JERUSALEM — America can't be trusted. The United States plays favorites. Washington is not a reliable mediator.
These were the kind of complaints once heard throughout the Arab world whenever it was suggested that the way to peace in the Middle East passes through the United States.
But last week, this litany of hard feelings flowed not from Arab lips, but Israel's. America's closest ally in the Middle East was suddenly playing the role of wounded party, one subject to superpower bullying.
The specific cause of the pain were the double-barrel warnings from President Bush and Secretary of State James A. Baker III that new foreign aid to Israel may depend on steps to peace and an end to Israeli settlement of the disputed West Bank and Gaza Strip. Bush has vowed to delay guarantees that would make it easier for Israel to borrow $10 billion to house and provide jobs for new Soviet immigrants.
The salvoes appeared to have caught leaders of Israel's right-wing government off guard; Prime Minister Yitzhak Shamir essentially pleaded for someone to wake him when it's over. "I hope this will pass like a bad dream," he said.
Underlying the emotional eruptions were perceptions of sudden change of tactics by the United States and perhaps a tidal change in the role of Washington in the region.
The United States is no longer acting as Israel's sole champion in a hostile world. With the Soviet Union's traditional support for the Arabs now worthless currency and the Arabs competing with Israel for the title of America's best friend, the United States is behaving as a detached mediator with no particular leaning to either side of the conflict. Or perhaps, trying to do the impossible: lean to all sides.
The tactical change alone was jarring. For six months, Secretary Baker had tried to steer clear of issues of substance dividing the warring parties in the Middle East, figuring that it was most important to get everyone to the negotiating table even if no one exactly knew the precise goals of the talks. The key, as explained by aides of Baker was to get everyone into a room, where just by being there, they would undergo a "mind-altering experience" that would lead to breakthrough on the region's intractable problems.

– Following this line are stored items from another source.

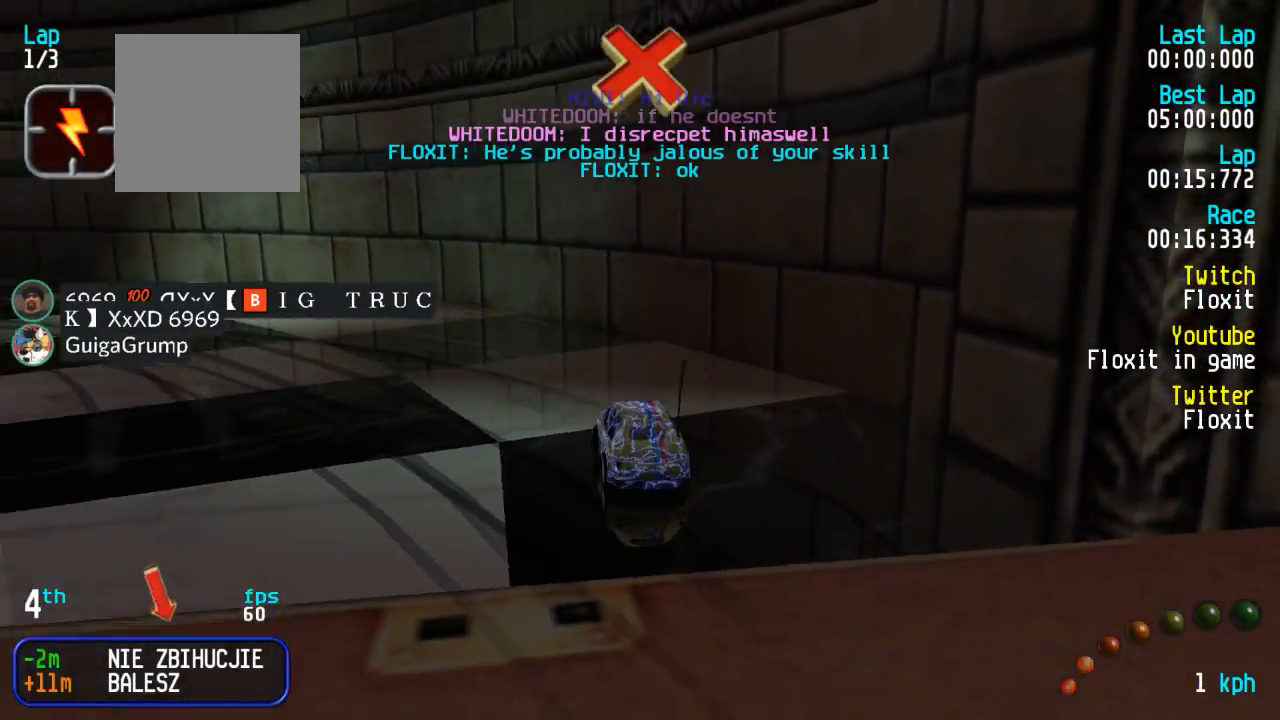
Gameplay with a controller (Xbox layout); each line is a JSON object with the inputs held at the frame after it. "events" lists button and stick changes between this image and that frame as [ms after this image, input, new state], when the widget could be followed in between.
{"buttons": ["X", "DPAD_UP", "DPAD_LEFT"], "left_stick": "center", "right_stick": "center", "events": [[50, "DPAD_UP", "down"], [67, "DPAD_LEFT", "down"]]}
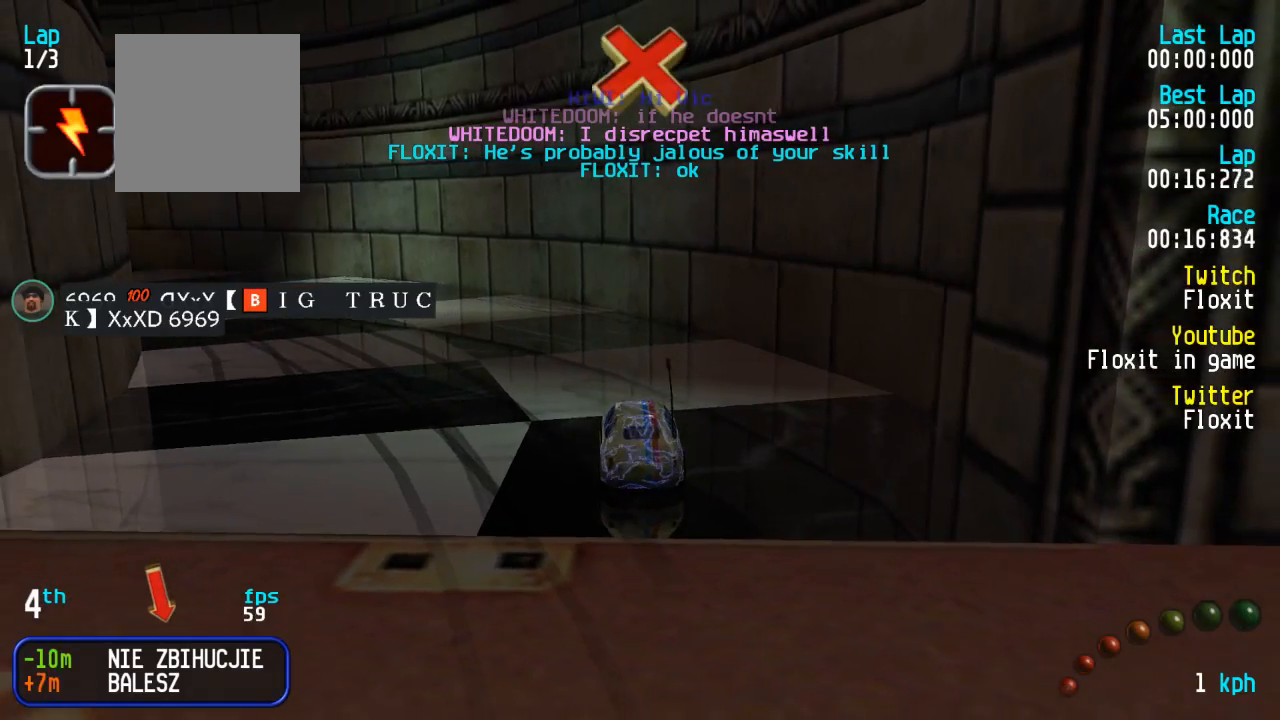
{"buttons": ["X", "DPAD_UP", "DPAD_LEFT"], "left_stick": "center", "right_stick": "center", "events": []}
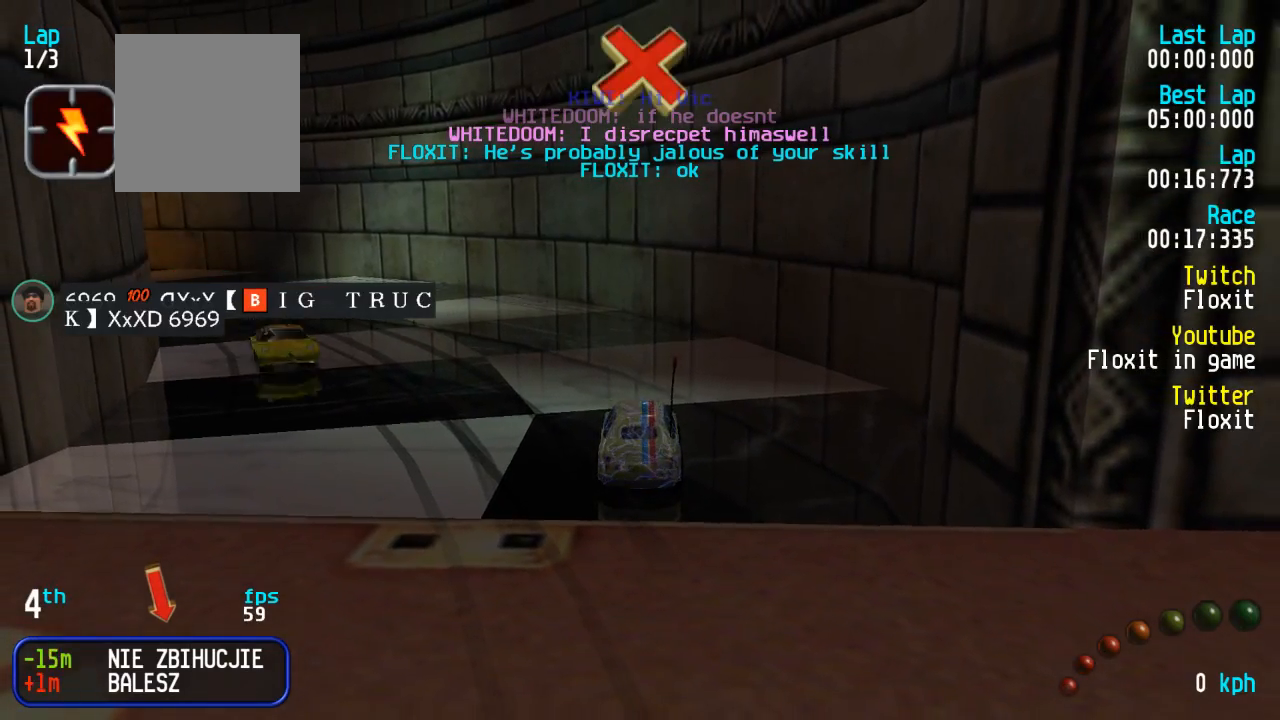
{"buttons": ["X", "DPAD_UP", "DPAD_LEFT"], "left_stick": "center", "right_stick": "center", "events": []}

But the closer the conference gets, the more the Bush Administration finds itself doing exactly what it said it wouldn't: arguing with the Arabs and Israelis about the most fundamental and sensitive issues in the 43-year-old conflict.

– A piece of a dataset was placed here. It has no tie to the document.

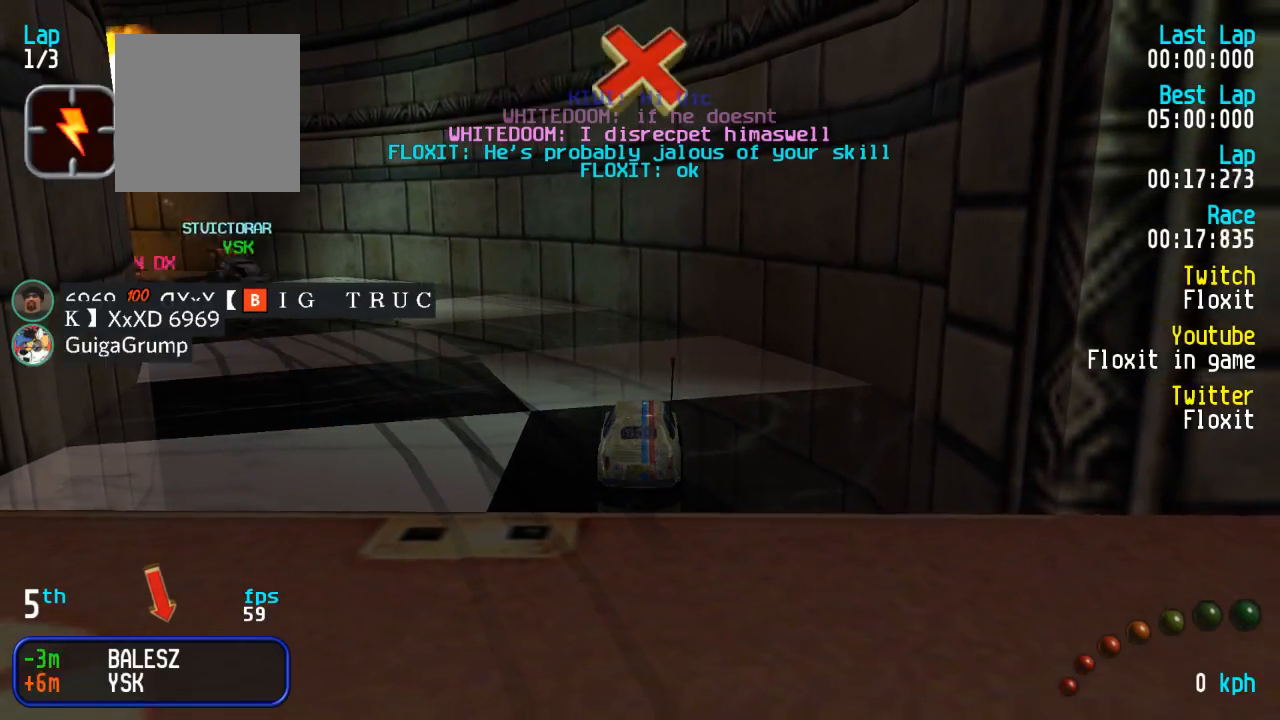
{"buttons": ["X", "DPAD_UP", "DPAD_LEFT"], "left_stick": "center", "right_stick": "center", "events": []}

Israel, for instance, was expecting to come to the table saying that it was set against a withdrawal from land won from Arab neighbors, in return for peace treaties. Syria and the rest of the Arabs, on the other hand, were coming armed with U.N. resolutions which call for Israel to withdraw from at least some territories.
Fine with Baker, as long as everyone showed up.
But by focusing on settlements, Bush and Baker tossed a matter of substance--perhaps THE matter--into plain view. Occupied territory is up for negotiation. In Israel, the immediate reaction was something that Baker had long hoped to avoid: Israel's participation was put into question.
Health Minister Ehud Olmert, a confidant of Shamir's, said Baker had created "a situation that requires us to give further consideration regarding our stance."
Transport Minister Moshe Katzav said U.S. positions had all but obliterated Washington's status as mediator. "Based on statements in the media relating to the secretary of state, in my opinion this status, this position of the honest broker no longer exists," he said.
Curiously, the Palestinians, who would directly benefit from a settlement freeze, seemed barely to recognize the cards they were dealt. "Suspicions about the outcome of the conference are building up," said a senior official of the Palestine Liberation Organization in Jordan.
Apparently, not trusting their own ability to make gains at the talks, the Palestinian leaders asked for more assurances: that the negotiations will seek Israeli withdrawal from most of the West Bank and Gaza Strip, will discuss the status of Israeli-controlled Arab districts of East Jerusalem, and may lead to a Palestinian state, perhaps in a confederation with Jordan.
Otherwise, the Palestinians, too, might stay away. "We need a signal from the United States that shows us that the peace conference will go in the right direction. We want to get on Mr. Baker's bus, but we need a lift up into it," the PLO official added.
Baker's willingness to give the warring parties "letters of assurance" which spell out American positions undermined the effort by Baker to keep divisive issues at bay. In a distant echo of Woodrow Wilson's principle of "open covenants, openly arrived at," Baker said that every party to the talks will be given a copy of all the assurances. "Once those assurance letters have been agreed to . . . then we intend to furnish them to everyone. There will be no secrets," he told the reporters traveling with him on his latest diplomatic odyssey.